In this scenario, the attacker delivers a malicious query through the chatbot interface, tricking the LLM into generating a dangerous SQL command. Without proper validation, these malicious queries could lead to unauthorized actions on the database, posing a significant security risk.
These vulnerabilities, like SQL injections via LLMs, have been discussed extensively in Langchain’s forums. To mitigate such risks, experts suggest intercepting SQL queries before execution, setting up block lists for certain actions, and restricting database permissions to limit the potential damage from harmful queries. Ensuring robust input validation and database safeguards is essential for protecting LLM-integrated web applications from such attacks.

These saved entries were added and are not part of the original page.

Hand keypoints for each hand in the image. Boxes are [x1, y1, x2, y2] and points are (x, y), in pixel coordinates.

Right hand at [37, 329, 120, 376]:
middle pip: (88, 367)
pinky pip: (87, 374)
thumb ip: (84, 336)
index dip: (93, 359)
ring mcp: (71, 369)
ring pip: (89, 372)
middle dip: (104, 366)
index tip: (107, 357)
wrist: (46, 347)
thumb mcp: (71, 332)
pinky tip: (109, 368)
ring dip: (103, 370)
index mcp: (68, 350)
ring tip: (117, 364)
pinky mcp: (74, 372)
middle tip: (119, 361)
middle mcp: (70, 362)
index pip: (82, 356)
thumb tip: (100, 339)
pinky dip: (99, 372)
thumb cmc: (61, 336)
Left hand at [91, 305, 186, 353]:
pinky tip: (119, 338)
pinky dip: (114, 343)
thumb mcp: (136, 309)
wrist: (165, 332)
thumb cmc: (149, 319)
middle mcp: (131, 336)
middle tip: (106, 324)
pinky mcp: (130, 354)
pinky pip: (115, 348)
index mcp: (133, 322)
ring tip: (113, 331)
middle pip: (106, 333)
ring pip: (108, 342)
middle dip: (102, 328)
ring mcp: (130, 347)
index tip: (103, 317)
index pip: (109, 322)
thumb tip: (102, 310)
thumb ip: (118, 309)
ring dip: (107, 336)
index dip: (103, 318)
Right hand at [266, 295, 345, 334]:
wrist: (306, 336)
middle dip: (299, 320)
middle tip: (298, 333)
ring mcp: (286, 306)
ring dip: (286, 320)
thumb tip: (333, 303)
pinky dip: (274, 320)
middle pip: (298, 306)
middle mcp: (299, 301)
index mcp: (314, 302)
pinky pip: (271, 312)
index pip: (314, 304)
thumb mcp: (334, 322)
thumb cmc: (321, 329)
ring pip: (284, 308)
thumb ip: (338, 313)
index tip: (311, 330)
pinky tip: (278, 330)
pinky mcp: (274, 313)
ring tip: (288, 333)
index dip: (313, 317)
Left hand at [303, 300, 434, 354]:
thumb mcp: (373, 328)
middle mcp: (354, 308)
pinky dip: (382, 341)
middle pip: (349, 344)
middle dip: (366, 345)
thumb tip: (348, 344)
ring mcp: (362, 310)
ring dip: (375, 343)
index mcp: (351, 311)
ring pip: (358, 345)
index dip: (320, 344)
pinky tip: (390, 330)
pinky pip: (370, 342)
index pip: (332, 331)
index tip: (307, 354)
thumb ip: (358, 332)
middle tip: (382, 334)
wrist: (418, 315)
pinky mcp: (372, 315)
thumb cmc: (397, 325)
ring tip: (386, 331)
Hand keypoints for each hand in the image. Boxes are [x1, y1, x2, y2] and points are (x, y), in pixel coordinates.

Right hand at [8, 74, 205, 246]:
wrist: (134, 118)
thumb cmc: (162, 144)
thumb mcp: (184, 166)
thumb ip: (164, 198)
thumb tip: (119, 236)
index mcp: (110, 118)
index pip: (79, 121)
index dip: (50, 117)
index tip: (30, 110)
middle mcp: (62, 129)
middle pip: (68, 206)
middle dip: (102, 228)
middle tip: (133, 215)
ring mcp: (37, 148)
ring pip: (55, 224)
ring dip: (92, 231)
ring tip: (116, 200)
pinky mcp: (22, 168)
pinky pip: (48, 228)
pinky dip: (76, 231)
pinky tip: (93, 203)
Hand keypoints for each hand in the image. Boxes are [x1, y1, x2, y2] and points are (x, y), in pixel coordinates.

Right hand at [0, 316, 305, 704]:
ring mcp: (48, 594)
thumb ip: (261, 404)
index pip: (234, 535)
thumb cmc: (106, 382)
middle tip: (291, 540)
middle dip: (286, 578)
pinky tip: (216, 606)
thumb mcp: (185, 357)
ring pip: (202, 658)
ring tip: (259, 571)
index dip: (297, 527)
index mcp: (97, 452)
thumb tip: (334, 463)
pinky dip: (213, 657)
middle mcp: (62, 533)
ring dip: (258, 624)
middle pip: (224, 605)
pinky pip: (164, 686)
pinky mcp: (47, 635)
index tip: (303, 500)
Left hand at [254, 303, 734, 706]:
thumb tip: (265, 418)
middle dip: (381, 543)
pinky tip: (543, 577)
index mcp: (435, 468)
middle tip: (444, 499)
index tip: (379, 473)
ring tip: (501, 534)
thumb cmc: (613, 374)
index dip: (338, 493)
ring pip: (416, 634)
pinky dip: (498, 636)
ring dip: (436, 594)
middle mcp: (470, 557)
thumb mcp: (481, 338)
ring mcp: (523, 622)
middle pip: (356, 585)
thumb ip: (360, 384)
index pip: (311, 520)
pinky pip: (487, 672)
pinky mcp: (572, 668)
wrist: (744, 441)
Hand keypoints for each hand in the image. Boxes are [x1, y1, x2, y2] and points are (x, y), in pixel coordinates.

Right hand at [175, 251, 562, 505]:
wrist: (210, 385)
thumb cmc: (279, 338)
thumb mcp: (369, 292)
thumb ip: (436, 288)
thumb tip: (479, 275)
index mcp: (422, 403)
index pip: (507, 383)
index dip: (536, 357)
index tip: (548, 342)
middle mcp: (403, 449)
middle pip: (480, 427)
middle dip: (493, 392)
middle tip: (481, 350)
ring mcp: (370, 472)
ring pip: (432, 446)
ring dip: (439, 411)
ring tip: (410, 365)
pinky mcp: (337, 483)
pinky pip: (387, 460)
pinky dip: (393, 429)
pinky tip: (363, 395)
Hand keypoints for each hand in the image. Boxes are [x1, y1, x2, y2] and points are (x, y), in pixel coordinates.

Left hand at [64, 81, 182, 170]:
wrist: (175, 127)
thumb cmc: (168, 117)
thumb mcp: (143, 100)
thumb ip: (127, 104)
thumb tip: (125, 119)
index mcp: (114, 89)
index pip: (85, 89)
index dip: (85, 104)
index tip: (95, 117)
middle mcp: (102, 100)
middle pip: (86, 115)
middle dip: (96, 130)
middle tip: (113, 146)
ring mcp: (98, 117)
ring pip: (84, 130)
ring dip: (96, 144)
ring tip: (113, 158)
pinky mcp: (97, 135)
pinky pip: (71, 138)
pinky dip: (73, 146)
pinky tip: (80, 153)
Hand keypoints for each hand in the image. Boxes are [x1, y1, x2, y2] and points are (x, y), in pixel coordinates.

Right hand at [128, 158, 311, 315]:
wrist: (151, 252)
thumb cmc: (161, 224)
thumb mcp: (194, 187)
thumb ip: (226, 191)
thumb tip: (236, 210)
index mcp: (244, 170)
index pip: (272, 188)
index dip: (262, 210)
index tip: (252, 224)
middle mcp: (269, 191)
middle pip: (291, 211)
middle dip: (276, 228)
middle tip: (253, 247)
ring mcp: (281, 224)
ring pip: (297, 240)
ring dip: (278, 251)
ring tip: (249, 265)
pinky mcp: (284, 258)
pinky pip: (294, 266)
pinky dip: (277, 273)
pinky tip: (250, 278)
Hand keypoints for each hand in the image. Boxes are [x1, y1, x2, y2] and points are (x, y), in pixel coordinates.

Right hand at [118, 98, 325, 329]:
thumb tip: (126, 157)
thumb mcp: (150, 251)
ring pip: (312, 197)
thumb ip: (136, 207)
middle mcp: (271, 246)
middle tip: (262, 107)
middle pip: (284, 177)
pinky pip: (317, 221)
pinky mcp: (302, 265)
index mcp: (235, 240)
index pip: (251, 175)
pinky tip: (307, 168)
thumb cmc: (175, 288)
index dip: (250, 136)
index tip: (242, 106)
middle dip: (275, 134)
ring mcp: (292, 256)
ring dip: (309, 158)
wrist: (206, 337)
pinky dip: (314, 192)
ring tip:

The paper suggests the following defense techniques:
SQL Query Rewriting
The previously mentioned issues lack adequate defenses against attackers trying to retrieve other users’ data through malicious input. A suitable mitigation involves intercepting and rewriting SQL queries when such attempts are detected, preventing unauthorized data access.
Preloading Data into the LLM Prompt
This approach entails preloading user-specific data into the LLM prompt. While effective in some cases, it can introduce complications around performance, cost, and technical limitations.
Auxiliary LLM Guard
An additional safeguard is implementing an auxiliary LLM guard. This system intercepts database queries generated by the LLM and evaluates whether they are malicious. If the query is flagged as harmful, it is blocked before it can be executed.
These methods highlight the potential risks of SQL injection attacks through prompt-generated queries. If you’re developing or auditing services that involve LLMs, it’s critical to monitor how the LLM interacts with your database. Identifying potential attack vectors early and implementing robust security measures will help mitigate these threats.
Conclusion
In this article, we explored how LLMs enhance fuzzing and static code analysis to detect vulnerabilities, while also shedding light on the potential risks in LLM-integrated web services. At Xint, we remain at the forefront of security research, continuously investigating new attack methodologies. Our goal is to empower clients to “Innovate without Fear,” knowing their security is in good hands.